Antônio Geraldo da Silva, presidente da Associação Brasileira de Psiquiatria (ABP), lembra outro fator a ser levado em conta: facilitar o acesso à Cannabis pode diminuir nas pessoas a percepção de risco e gravidade do uso das substâncias provenientes da maconha. "O interesse é puramente financeiro e não tem relação com promoção de saúde e tratamento de doenças. A indústria da Cannabis faz uso do termo ‘medicinal’, fazendo a mesma estratégia da indústria do tabaco e do álcool há 100 anos. Quanto menor a percepção de risco, maior será o consumo", avalia.
Provimento de produtos, como o canabidiol, pelo SUS seria um caminho
Os especialistas apontam que nos casos de doenças raras em que o uso de canabidiol (produto feito com elementos da Cannabis), por exemplo, pode ser a melhor alternativa terapêutica, como as síndromes de Dravet e de Lennox-Gastaut, a substância poderia ser oferecida de graça pelo SUS.

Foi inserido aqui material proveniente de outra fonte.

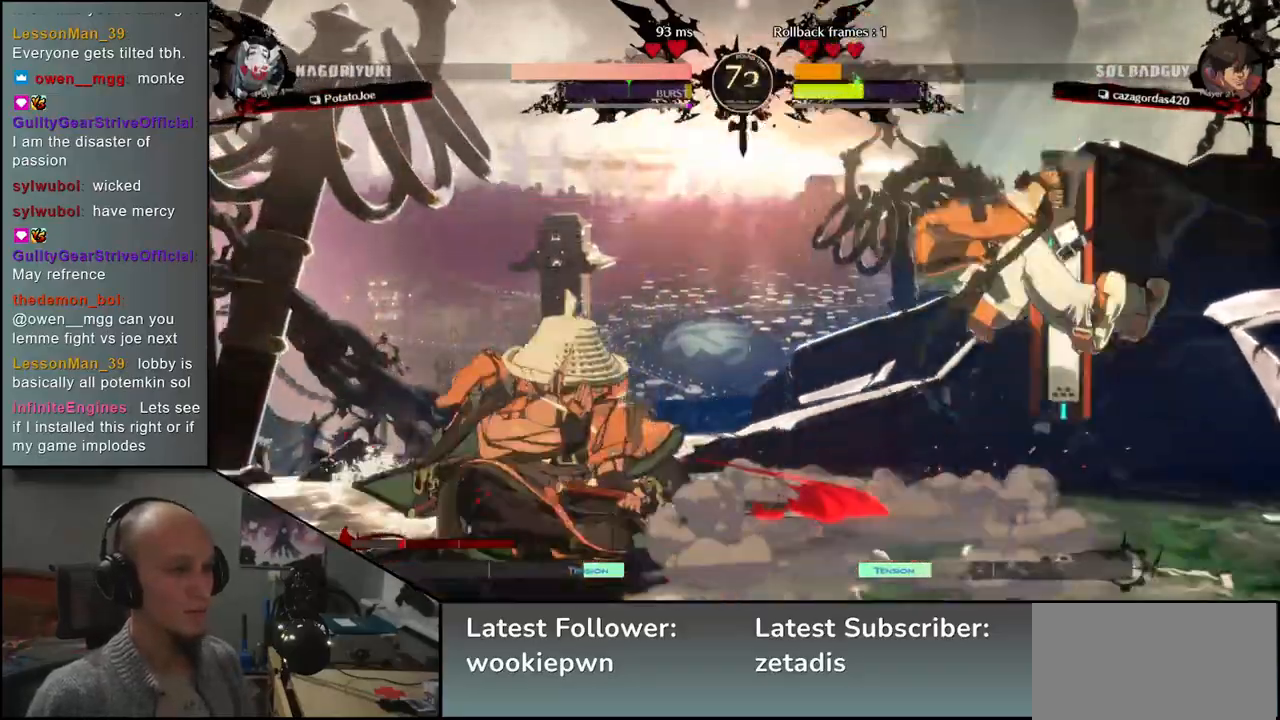
{"buttons": ["TRIANGLE"], "left_stick": "center", "events": [[117, "TRIANGLE", "down"], [167, "TRIANGLE", "up"], [250, "TRIANGLE", "down"], [367, "TRIANGLE", "up"], [433, "TRIANGLE", "down"]]}
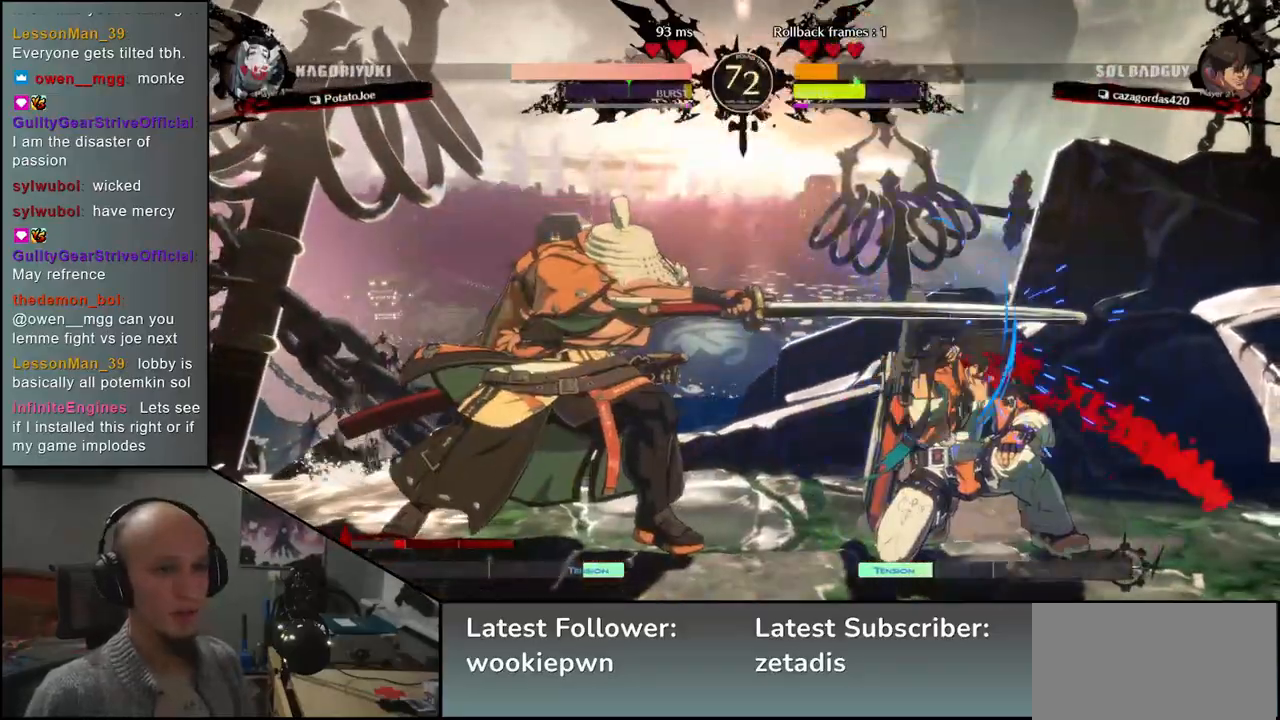
{"buttons": ["L2"], "left_stick": "left", "events": [[50, "TRIANGLE", "up"], [167, "TRIANGLE", "down"], [250, "TRIANGLE", "up"], [317, "left_stick", "right"], [417, "left_stick", "down"], [483, "L2", "down"], [483, "left_stick", "left"]]}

O presidente da ABP acrescenta que outros medicamentos, mais eficazes que o uso de elementos da Cannabis, poderiam ser utilizados no país, mas "não há interesse". Atualmente, segundo ele, "não há nenhum movimento para inserir medicamentos sem patente, já aprovados no mercado há décadas, para tratar doenças que afetam cerca de 70 milhões de pessoas". "Tampouco há esforços para disponibilizar medicamentos psicotrópicos sem patente e reconhecidamente funcionais nas farmácias populares. A indústria da Cannabis é muito lucrativa e movimenta bilhões", diz.
Uma pesquisa que abrange o uso medicinal e recreativo estimou que o mercado legal de Cannabis nos Estados Unidos deve movimentar US$ 45 bilhões em vendas até 2027. O levantamento foi publicado em junho de 2023 pela Business and Defense Services Advisory, uma empresa especializada em pesquisa sobre Cannabis.
"Apesar do lucro, esquecem-se dos prejuízos permanentes, incluindo perdas de vidas humanas e a destruição da sociedade como um todo. Por isso, alguns estados americanos já retrocederam nesse movimento de experimento a céu aberto", conclui o presidente da ABP.
Anvisa revisa resolução que trata de autorização para fabricação de produtos com maconha
A Agência Nacional de Vigilância Sanitária (Anvisa) aprovou, no último dia 15, um relatório de análise de impacto regulatório sobre produtos de Cannabis para fins medicinais. O documento visa revisar a regulamentação vigente para a produção de itens à base de substâncias derivadas da maconha.
A principal conclusão é que a atual resolução, que trata da concessão de autorizações para fabricação e importação, precisa de melhorias. No entanto, o formato de autorização estabelecido pela Anvisa deve permanecer o mesmo.